Frauen und Sport – heute eine Selbstverständlichkeit! Doch die ersten Turnerinnen hatten es unglaublich schwer. Sie mussten sich die Aufnahme in die örtlichen Turnvereinen schwer erkämpfen. In Rheinhessen war die Mainzer Turngesellschaft 1860 der Vorreiter. Ende des 19. Jahrhunderts fanden sich dort die ersten turnbegeisterten Frauen in ihren Reihen. Im Mainzer Turnverein von 1817 konnten Frauen im Jahre 1894 die Gründung einer Damen-Turnabteilung durchsetzen – und 1904 wurde in Mainz ein eigener Damen-Turn- und Sportclub und der Leitung von Emilie Meyer-Zeiss und Emma Nägeli aus der Taufe gehoben.
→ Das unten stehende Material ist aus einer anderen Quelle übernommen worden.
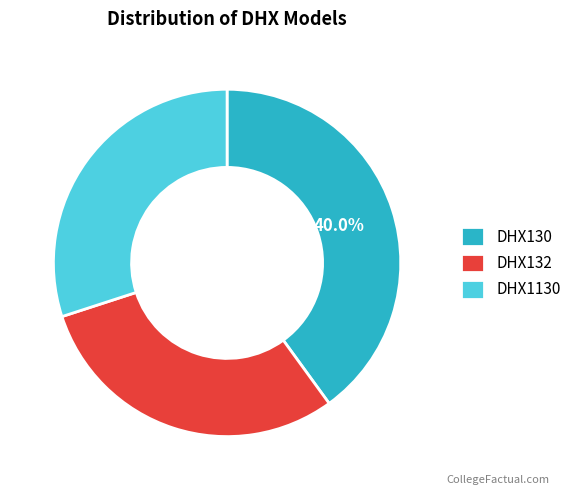

Which slice is the largest?

DHX130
Das machte Schule. In der Turngemeinde Nieder-Ingelheim wurde im Sommer 1911 die erste Damenriege gegründet. Das war sogar dem Ingelheimer Anzeiger in seiner Ausgabe vom 1. August 1911 ein Artikel wert. Wenige Monate später fanden sich junge Frauen in der TuS 1848 Ober-Ingelheim zu einer Damenriege zusammen, kritisch von ihren männlichen Vereinsmitgliedern beäugt. So ist in der Vereinschronik der TuS dazu vermerkt: „Die Damen sind willig und aufmerksam, so dass es nicht ausgeschlossen ist, dass die Riege in ganz kurzer Zeit schon öffentlich auftreten kann.“
Wider Kurzatmigkeit und Haltungsschäden
Beim Frauenturnen galt es, gesellschaftliche Normen zu überwinden. Zwar hatte man den gesundheitlichen Aspekt des Turnens für Frauen erkannt, aber Angst um deren Anmut, Sanftheit und Sittsamkeit war . Dazu bemerkte Dr. Moritz Kloss, Direktor der Sächsischen Turnlehrerbildungsanstalt in Dresden:
„Turnen soll die körperliche Gesundheit fördern, damit unsere Mädchen nicht zu schwächlichen Hausfrauen, zu verstimmten Gattinnen und zu kränklichen Müttern werden.“
Zudem mussten Frauen, um ihre Sittlichkeit nicht zu gefährden, geschnürt und in langen Kleidern turnen. Die Devise war: „Kopf oben, Beine unten und geschlossen.“ So angezogen waren die meisten turnerischen Bewegungen unmöglich und die Frauen beschränkten sich anfangs auf einfache und freie Bewegungen wie Freiübungen, Reigen, Stab- oder Spielübungen. Dabei stand stets der Gesundheitsaspekt der Bewegung im Vordergrund – die Übungen der Frauen waren noch nicht so leistungs- und kraftorientiert wie die der turnenden Männer.
Der Kampf um die Pumphose
Erst mit den gesellschaftlichen Veränderungen Ende des 19. Jahrhunderts und der fortschreitenden Industrialisierung und Urbanisierung konnte das Frauenturnen endgültig Fuß fassen. Verschiedene Strömungen wie die der Wandervögel oder der Gymnastikbewegung zu Beginn des 20. Jahrhunderts sollten zu einer Befreiung des weiblichen Körpers führen. Es entbrannte ein Kampf um die Turnhose, denn nur die ermöglichte die nötige Bewegungsfreiheit für turnerische Übungen. Erst als Sportfunktionäre und Gesellschaft die Turnhose nicht mehr nur als Tracht der Emanzipation sahen und lockere Kleider, Pumphosen und flache Schuhe gesellschaftlich akzeptierten, konnten sich die Frauen turnerisch vollends betätigen.